First of all, this may increase security for users. A notarized app may be less able to carry out an attack. And users will be able to distinguish between notarized and unnotarized apps. If I am not mistaken, it might also give Apple a kill switch on any such app, at least when you first try to run it. Because as it turns out, macOS 10.14 and later phone home when first running a notarized app. Additionally, this gives Apple unique data about which software was installed on which IP address at what time.
So for the user there are some privacy concerns and maybe some security benefits.
What does it mean for developers?
Frank Reiff recently wrote a lengthy post about all the trouble he faced when trying to notarize an app. It took him 5 days to get it all to work. In the end he concludes:
As a long time Mac developer (since 1994), however, I can’t help thinking though that the security people at Apple would have done better ironing out the bugs and limitations of the sandbox to get it work properly and be less of a nuisance, rather than adding yet another security approach.

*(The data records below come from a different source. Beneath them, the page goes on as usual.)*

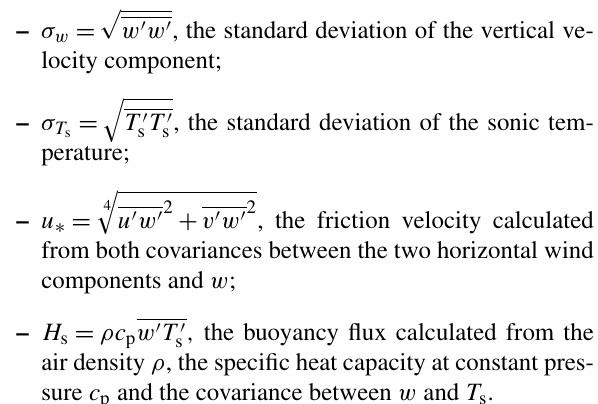
Figure 3. Meteorological elements during the intercomparison experiment; 30 min averages of air temperature ( T ) and net radiation ( R n ) measured at 2m, and wind speed ( u ) and direction (dir) from the DE-Fen site measured at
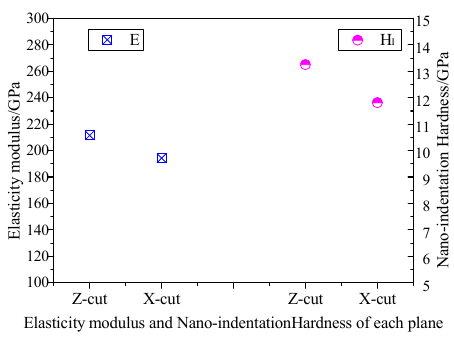
Figure 6. The indentation morphology by nano-indentation experiments.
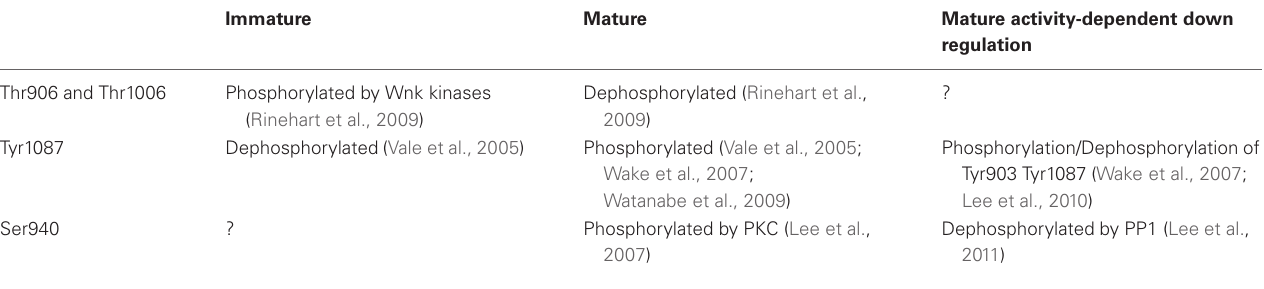
Table 1 | Phosphorylation/dephosphorylation states of KCC2 at immature or mature stages of development and in conditions of increased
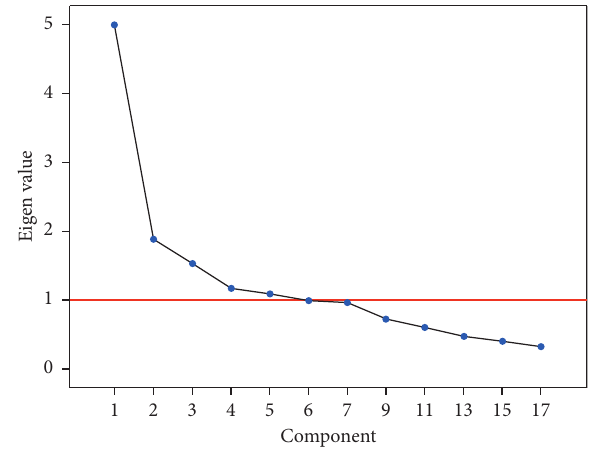
Figure 1: Screen plot of the PCA. Table 4: Total variance explained for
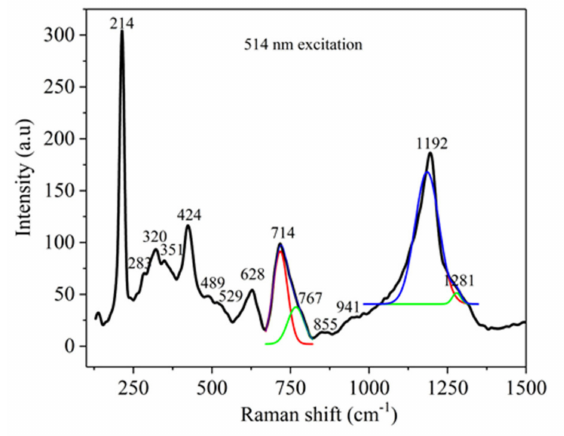
Figure 7. Raman spectrum of the Te-5 glass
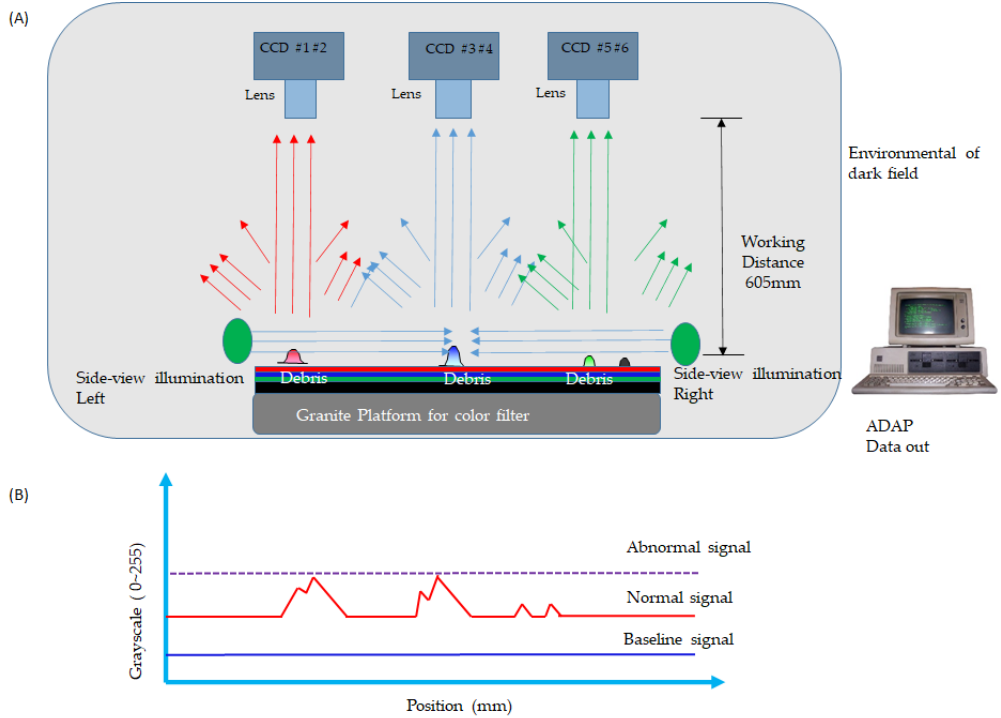
Figure 1. The struture of the photosensor that detects debris on the color filter (CF); ( A ) is a topology of the side-view illumination by the photosensor in the dark field, and ( B ) is the grayscale tendency.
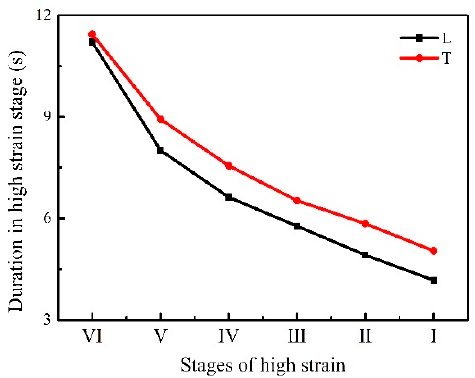
Figure 15. Comparison of the duration in high strain stages between the transversal and longitudinal specimen. T—Transversal specimen; L—longitudinal specimen. ( a ) Transversal specimen; ( b ) longitudinal specimen.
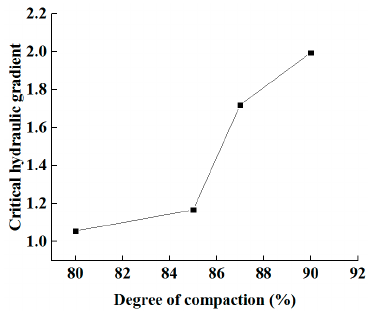
Figure 7. Critical hydraulic gradients for different degrees of compaction.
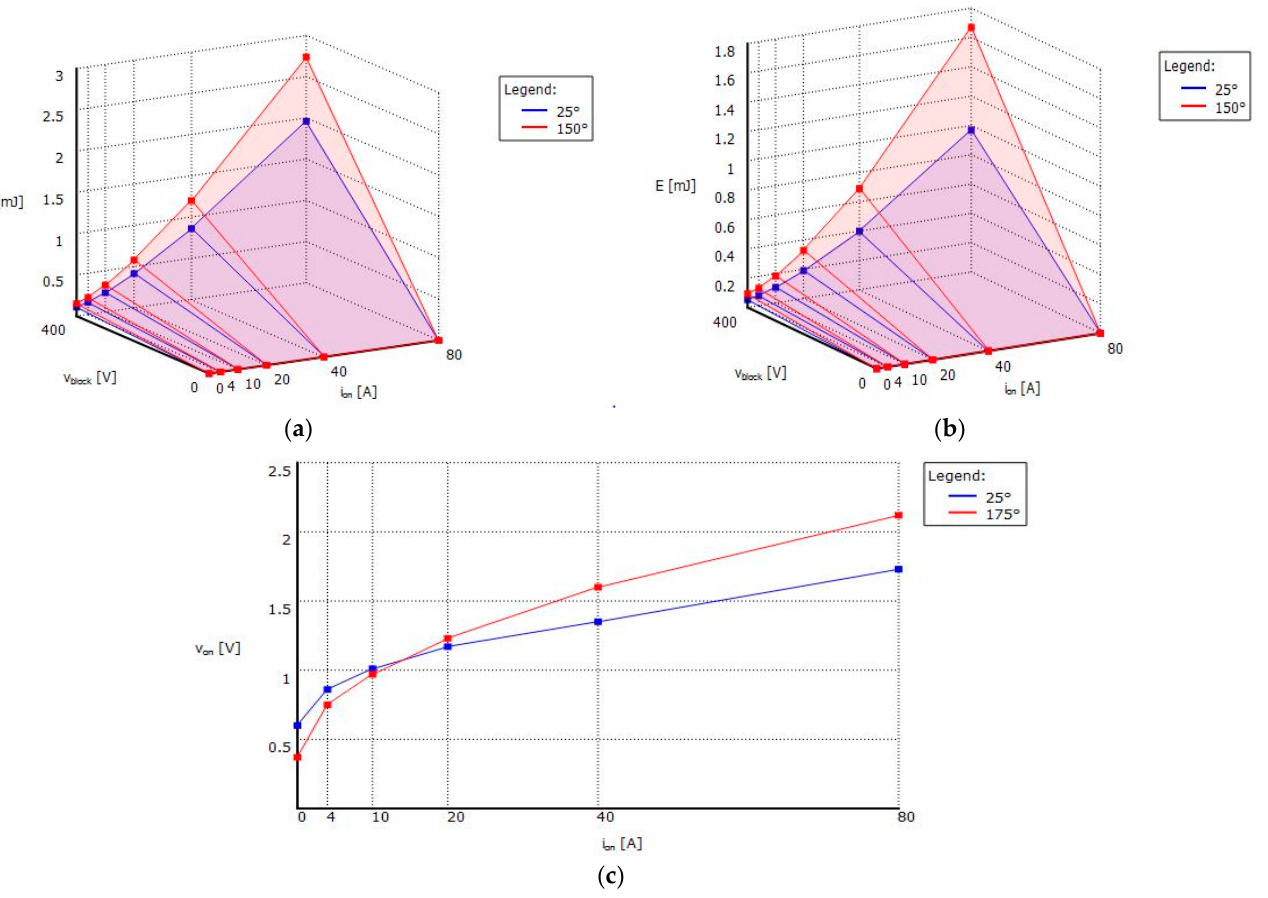
Figure 12. Loss model for ( a ) turn ON, ( b ) turn OFF, and ( c ) conduction loss for IGBT IGA30N60H3.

If early reports about Catalina are to be believed, it looks like there are so many people working on Mac security that they have to roll out new security features at each release, whether they are a net benefit to users or not. Perhaps, these people could be tasked with making macOS great again instead?
AFAIK, Frank is using XCode and ships native apps. For beaTunes things are a little different, as it uses Java as runtime. So far Oracle (or anybody else I know of) has not shipped a Java runtime that has been compiled against macOS SDK 10.9 or later and the hardened macOS runtime. Additionally, Oracle's Java executables are not signed with suitable signature algorithms (see Bug JDK-8223671 for a detailed list of notarization failures). All these are requirements for notarization. There is no way for me to ship a notarized version of beaTunes before they are addressed and unless I want to roll my own version of Java (I don't!!), I simply have to wait and hope that someone at Oracle will take pity on Mac devs.
Not a pleasant situation to be in.
It turns out that notarizing a Java app that bundles Java 11 is a bit painful, but absolutely possible.